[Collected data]
###

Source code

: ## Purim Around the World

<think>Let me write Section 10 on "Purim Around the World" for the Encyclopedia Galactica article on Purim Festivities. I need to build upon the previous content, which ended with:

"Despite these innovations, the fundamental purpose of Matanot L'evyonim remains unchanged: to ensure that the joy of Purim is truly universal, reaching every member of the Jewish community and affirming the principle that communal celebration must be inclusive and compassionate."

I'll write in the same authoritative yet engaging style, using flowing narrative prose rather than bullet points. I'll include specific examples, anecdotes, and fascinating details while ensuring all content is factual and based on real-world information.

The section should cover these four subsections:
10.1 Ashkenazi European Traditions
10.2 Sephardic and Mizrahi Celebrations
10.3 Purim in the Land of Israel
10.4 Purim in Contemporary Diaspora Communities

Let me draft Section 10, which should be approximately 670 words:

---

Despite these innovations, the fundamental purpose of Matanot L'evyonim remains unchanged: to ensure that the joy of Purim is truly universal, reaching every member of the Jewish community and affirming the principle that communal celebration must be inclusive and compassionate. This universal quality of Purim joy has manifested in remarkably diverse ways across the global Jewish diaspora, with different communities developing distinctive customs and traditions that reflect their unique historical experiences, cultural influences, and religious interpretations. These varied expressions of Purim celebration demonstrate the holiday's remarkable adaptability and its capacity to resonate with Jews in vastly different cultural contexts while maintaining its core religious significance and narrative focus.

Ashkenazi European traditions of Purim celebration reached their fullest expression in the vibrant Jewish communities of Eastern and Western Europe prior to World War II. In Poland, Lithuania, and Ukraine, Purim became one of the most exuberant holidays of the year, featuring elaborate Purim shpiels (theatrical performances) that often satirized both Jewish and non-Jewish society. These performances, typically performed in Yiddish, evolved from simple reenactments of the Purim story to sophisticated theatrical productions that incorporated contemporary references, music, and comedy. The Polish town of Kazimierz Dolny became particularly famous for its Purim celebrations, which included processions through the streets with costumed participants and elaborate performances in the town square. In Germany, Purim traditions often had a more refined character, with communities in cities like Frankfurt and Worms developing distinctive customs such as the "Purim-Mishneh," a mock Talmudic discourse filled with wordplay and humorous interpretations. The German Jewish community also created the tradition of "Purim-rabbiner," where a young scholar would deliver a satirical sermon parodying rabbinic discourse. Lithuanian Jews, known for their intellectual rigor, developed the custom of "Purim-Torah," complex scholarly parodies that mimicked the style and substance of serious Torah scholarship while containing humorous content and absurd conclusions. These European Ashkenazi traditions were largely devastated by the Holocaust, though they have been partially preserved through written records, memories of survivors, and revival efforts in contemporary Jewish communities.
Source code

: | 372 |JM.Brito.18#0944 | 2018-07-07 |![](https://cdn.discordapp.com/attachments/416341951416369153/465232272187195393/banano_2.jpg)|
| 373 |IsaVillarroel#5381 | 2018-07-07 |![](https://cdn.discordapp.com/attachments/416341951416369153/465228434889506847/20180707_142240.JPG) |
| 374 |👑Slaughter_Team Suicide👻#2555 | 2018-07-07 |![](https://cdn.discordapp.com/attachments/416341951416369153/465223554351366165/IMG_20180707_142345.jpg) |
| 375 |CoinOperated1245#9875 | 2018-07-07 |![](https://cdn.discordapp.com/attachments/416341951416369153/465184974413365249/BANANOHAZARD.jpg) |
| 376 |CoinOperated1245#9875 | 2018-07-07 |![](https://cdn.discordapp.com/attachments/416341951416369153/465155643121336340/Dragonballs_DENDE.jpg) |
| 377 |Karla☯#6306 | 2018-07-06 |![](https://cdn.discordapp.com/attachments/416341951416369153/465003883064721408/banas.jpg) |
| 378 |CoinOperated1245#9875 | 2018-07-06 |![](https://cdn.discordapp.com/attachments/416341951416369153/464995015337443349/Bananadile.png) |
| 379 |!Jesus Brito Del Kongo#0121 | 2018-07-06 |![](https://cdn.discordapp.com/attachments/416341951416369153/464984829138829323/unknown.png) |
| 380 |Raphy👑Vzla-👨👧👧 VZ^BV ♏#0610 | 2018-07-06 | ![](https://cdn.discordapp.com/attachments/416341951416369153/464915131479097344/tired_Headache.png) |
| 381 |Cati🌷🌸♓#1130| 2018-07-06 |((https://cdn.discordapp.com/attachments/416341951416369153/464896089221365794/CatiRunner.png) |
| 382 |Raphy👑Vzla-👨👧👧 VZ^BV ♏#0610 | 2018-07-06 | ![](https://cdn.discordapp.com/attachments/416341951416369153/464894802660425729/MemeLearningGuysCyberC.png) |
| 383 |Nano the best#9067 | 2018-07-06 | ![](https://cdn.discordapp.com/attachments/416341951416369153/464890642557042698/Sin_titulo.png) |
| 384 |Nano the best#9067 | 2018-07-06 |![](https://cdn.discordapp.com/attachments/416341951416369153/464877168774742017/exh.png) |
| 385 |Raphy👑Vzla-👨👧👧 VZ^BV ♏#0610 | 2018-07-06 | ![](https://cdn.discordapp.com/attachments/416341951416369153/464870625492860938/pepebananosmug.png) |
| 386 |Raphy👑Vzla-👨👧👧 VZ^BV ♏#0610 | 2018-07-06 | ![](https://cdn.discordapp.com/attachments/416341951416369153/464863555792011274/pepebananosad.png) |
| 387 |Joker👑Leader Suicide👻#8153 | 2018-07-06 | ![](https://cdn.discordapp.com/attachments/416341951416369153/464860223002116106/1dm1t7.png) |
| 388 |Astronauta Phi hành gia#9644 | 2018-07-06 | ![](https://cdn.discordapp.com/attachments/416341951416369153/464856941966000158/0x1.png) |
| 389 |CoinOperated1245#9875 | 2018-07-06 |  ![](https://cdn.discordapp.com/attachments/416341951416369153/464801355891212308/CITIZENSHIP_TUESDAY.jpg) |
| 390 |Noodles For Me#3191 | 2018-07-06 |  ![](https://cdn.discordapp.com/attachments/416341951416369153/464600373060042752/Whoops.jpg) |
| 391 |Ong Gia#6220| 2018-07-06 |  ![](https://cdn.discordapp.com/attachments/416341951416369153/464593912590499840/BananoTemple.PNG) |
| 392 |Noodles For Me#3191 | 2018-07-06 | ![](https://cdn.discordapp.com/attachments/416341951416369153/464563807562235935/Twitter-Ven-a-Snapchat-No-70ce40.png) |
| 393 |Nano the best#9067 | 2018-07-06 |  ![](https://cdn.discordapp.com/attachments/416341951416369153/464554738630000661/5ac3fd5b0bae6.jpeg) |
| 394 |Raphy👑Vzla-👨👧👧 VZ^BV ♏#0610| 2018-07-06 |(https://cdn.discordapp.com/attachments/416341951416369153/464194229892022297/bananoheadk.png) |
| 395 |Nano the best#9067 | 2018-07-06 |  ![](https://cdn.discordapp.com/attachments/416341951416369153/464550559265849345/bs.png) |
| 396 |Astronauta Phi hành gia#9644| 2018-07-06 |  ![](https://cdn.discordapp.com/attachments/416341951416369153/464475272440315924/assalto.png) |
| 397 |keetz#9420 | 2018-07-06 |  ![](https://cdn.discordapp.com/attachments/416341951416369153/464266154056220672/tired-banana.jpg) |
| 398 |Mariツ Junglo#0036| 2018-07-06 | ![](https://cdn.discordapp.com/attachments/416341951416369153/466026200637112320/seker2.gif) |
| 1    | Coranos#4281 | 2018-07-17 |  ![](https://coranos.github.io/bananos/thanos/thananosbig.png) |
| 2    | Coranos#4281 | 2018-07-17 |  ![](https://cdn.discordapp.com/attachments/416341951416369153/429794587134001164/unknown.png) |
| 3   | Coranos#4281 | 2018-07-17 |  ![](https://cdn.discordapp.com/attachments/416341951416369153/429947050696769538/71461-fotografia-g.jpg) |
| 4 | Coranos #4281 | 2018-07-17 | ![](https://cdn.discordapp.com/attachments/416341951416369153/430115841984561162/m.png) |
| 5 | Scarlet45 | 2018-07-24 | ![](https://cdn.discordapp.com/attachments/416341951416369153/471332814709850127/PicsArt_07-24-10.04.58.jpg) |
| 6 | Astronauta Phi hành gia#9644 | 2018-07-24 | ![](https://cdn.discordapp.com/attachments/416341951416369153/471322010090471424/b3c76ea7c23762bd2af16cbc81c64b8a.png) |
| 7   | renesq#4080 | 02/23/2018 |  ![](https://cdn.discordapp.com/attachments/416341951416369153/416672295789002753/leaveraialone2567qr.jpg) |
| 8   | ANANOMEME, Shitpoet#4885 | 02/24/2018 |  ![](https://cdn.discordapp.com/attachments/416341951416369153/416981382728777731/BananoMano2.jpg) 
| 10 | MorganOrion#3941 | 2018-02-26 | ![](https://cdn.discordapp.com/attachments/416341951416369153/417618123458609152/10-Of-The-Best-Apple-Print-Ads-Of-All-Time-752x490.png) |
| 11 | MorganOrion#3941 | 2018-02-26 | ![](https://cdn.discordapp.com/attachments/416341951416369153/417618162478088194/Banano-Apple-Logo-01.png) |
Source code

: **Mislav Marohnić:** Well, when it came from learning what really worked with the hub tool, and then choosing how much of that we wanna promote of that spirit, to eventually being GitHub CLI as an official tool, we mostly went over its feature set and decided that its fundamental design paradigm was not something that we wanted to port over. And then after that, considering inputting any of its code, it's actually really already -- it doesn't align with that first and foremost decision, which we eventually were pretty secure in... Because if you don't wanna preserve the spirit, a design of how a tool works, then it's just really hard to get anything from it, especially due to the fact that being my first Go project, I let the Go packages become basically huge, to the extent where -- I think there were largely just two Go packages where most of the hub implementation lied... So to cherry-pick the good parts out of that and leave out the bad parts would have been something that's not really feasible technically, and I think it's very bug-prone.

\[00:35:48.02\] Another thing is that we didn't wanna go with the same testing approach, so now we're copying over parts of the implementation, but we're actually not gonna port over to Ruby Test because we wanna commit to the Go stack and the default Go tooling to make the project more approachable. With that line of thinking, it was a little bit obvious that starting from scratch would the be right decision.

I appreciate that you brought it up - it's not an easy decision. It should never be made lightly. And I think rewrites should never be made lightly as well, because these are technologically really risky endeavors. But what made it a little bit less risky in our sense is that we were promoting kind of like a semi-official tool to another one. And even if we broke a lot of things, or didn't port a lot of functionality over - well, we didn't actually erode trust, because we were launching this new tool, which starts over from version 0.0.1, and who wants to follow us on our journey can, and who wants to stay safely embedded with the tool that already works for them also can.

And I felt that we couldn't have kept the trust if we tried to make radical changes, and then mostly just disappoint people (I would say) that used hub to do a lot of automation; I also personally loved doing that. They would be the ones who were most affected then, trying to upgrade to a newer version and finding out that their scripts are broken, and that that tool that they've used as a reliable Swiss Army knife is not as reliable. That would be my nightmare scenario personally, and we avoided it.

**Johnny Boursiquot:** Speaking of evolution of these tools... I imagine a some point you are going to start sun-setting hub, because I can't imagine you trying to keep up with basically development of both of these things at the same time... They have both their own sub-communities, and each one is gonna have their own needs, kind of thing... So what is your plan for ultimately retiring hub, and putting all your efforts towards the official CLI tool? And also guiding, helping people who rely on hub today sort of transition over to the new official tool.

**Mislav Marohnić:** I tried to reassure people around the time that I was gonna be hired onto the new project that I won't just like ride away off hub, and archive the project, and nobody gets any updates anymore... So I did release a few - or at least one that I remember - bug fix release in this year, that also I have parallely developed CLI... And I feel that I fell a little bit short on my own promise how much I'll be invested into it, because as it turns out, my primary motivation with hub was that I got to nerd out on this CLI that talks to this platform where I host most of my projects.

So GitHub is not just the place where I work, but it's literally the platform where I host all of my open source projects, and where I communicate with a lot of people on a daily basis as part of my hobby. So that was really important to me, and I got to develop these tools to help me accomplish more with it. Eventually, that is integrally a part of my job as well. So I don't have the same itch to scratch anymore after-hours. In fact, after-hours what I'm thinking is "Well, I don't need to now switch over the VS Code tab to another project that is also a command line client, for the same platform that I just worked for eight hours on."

###

▶ **Exercise goal**:
Render the lines of the records starting with the line that contains "new official tool." and going on through the line that contains "of my projects." as a Markdown table, omitting blank lines. Use a column named Row for the row number and a column named Line for the line.

▶ **Expected output**:
| Row | Line |
|---|---|
| 1 | **Johnny Boursiquot:** Speaking of evolution of these tools... I imagine a some point you are going to start sun-setting hub, because I can't imagine you trying to keep up with basically development of both of these things at the same time... They have both their own sub-communities, and each one is gonna have their own needs, kind of thing... So what is your plan for ultimately retiring hub, and putting all your efforts towards the official CLI tool? And also guiding, helping people who rely on hub today sort of transition over to the new official tool. |
| 2 | **Mislav Marohnić:** I tried to reassure people around the time that I was gonna be hired onto the new project that I won't just like ride away off hub, and archive the project, and nobody gets any updates anymore... So I did release a few - or at least one that I remember - bug fix release in this year, that also I have parallely developed CLI... And I feel that I fell a little bit short on my own promise how much I'll be invested into it, because as it turns out, my primary motivation with hub was that I got to nerd out on this CLI that talks to this platform where I host most of my projects. |